Fleta Page May 27, 2012
58-year-old Steve Bryant stretches his hamstrings. Photo: Colleen Petch
THEY have an average age of 42, with two players over 50 and four over 40. They claim to be too old to walk properly after a 90-minute game, let alone train, but Capital Football thinks this team should be playing in the ACT's second best league.
With a former top-level English player in Steve Bryant and four other former National Soccer League players, there's no doubt Monaro's team in State League 6 is talented. Too talented for the Masters league.
Last year most of them were playing for Woden and won the State League 2 competition, but when they were told they had to go to State League 1, one step below the Premier League, they rebelled.
''We couldn't play in State League 1, it would be embarrassing,'' Bryant, 58, said. ''Chasing young kids around would nearly kill half of us. We don't train - we're too old - we play on a Saturday, and it takes us until Thursday to walk properly, most of us.''
The team, who want to play together each week in preparation for an annual masters tournament in Queensland, lost several players after the promotion ruling.

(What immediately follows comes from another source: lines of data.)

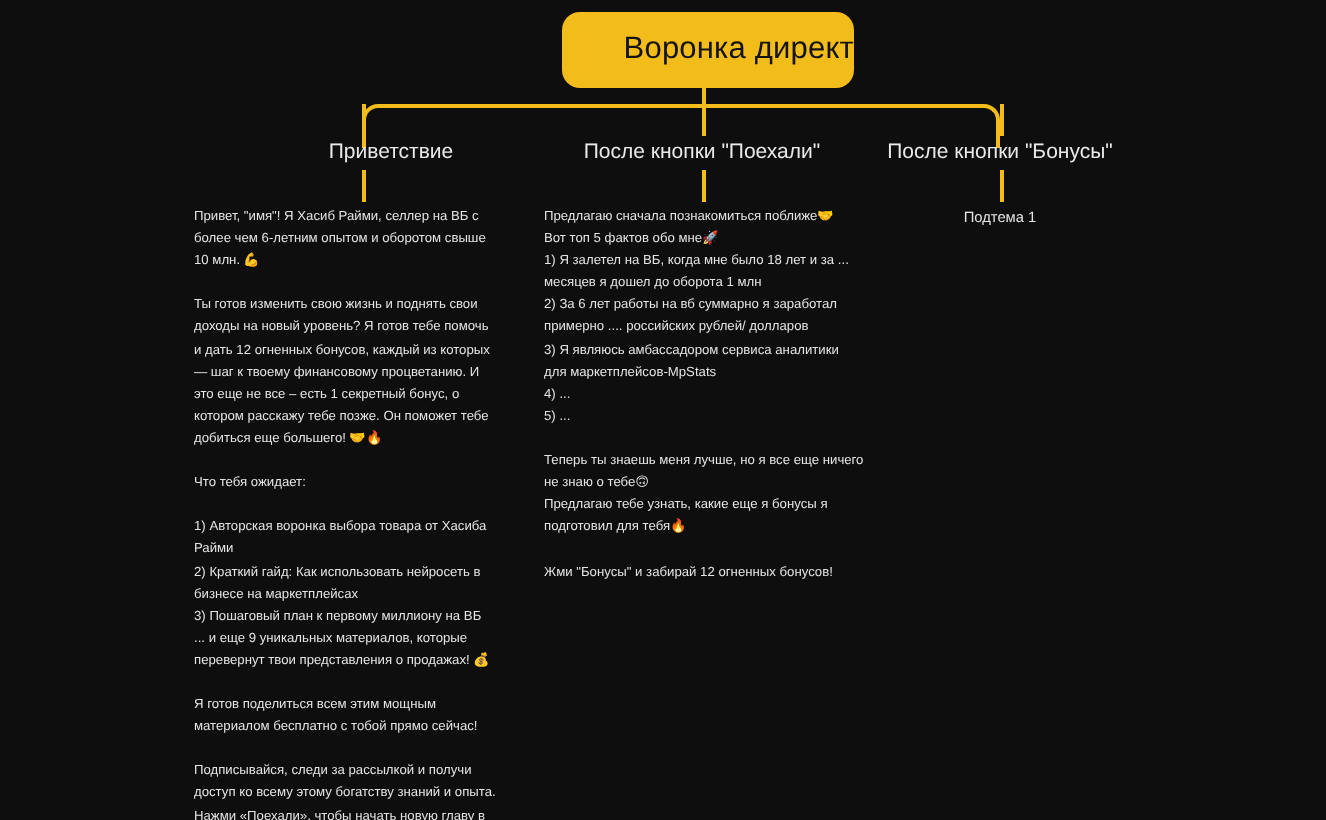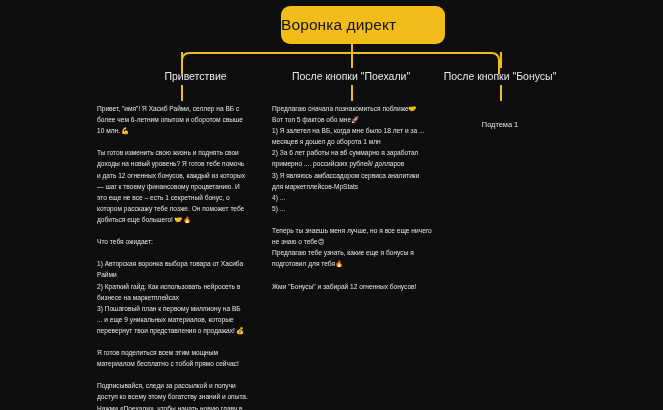--- a/index.html
+++ b/index.html
@@ -15,27 +15,27 @@
     overflow: hidden;
     font-family: "Liberation Sans", "DejaVu Sans", sans-serif;
     -webkit-font-smoothing: antialiased;
   }
 
   
   .root-node {
     position: absolute;
     left: 281px;
     top: 6px;
-    width: 164px;
+    width: 146px;
     height: 38px;
     background: #f2bc1b;
     border-radius: 9px;
     display: flex;
     align-items: center;
-    justify-content: flex-start;
+    justify-content: flex-end;
     box-sizing: border-box;
   }
   .root-node .root-label {
     color: #141414;
     font-size: 15.5px;
     letter-spacing: 0.1px;
     white-space: nowrap;
   }
 
   
@@ -100,21 +100,20 @@
   .col-2 { left: 272px; top: 103px; width: 160px; }
 
   .subnode {
     position: absolute;
     left: 500px;
     top: 104px;
     transform: translateX(-50%);
     color: #e4e4e4;
     font-size: 7.4px;
     white-space: nowrap;
-    margin-top: 16px;
   }
 </style>
 </head>
 <body>
 
 <div id="canvas">
 
   <div class="root-node">
     <span class="root-label">Воронка директ</span>
   </div>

Knowing they weren't allowed to re-enter division two, the rest went looking for a new team, and found that the division six team at Monaro had several vacancies.
Bryant accepts dropping four divisions may not be the fairest outcome but says the punishment, being allowed to stay in division 6 but docked 24 competition points, doesn't fit the crime.
''Juventus in the Serie A in Italy were docked 21 points for corruption and match fixing. We're in Canberra in State League 6, and they've deducted 24 points off us, which is basically I think so we can't make the [finals],'' Bryant said of the outcome of an independent tribunal hearing organised by Capital Football.
''You get the federation saying you can't play in State League 6, which is fair, but State League 1 is a ginormous step for everybody, you're playing against young kids, training every week, up and coming lads - it would be too difficult for us and it's duty of care, they wouldn't be able to insure us for enough.
''We've seen what happens to young fit men in the English Premier League, where a boy nearly died on the pitch.''
Capital Football Competition Manager, Alasdair Grocock said the original Woden side's promotion to division one was about maintaining the integrity of the competition,
''You can't have a team running around in a competition who are clearly better than the other nine teams in the competition who are no chance of winning,'' he said.
Grocock said while there is no mandatory promotion and relegation in the competition, ''the criteria set down states that if there are teams that have clearly over-performed or under-performed and there was a position available, teams will be promoted and or relegated accordingly''.
As for the duty of care to the older players, Grocock said: ''I can only base Capital Football's view on results - it's an open age men's competition … it's all based on ability, it's not based on age.''
With 24 points gone, there's no chance of Monaro winning division six, but a 1-0 win over Belconnen United yesterday continued their unbeaten run, with seven wins from seven matches.
''But we've struggled to win the games, it's not as if we've blasted everybody off the pitch,'' Bryant said. ''We meet up on Saturday, find out who's OK and we start with as many players as we have - we started with eight or nine sometimes last year because some of us just can't cope with it.''
In the Premier League yesterday, Belconnen United kept their unbeaten run going with a 1-0 win over Tuggeranong United. David Kemp was the goal scorer, tapping in a cross from Cameron Reinhart in the 56th minute. Reinhart received a chip from the midfield, and looked offside, but the visitors didn't get the call. Belconnen substitute, Zac Maybury, lasted two minutes before being sent off for stomping on Chris Ruiz.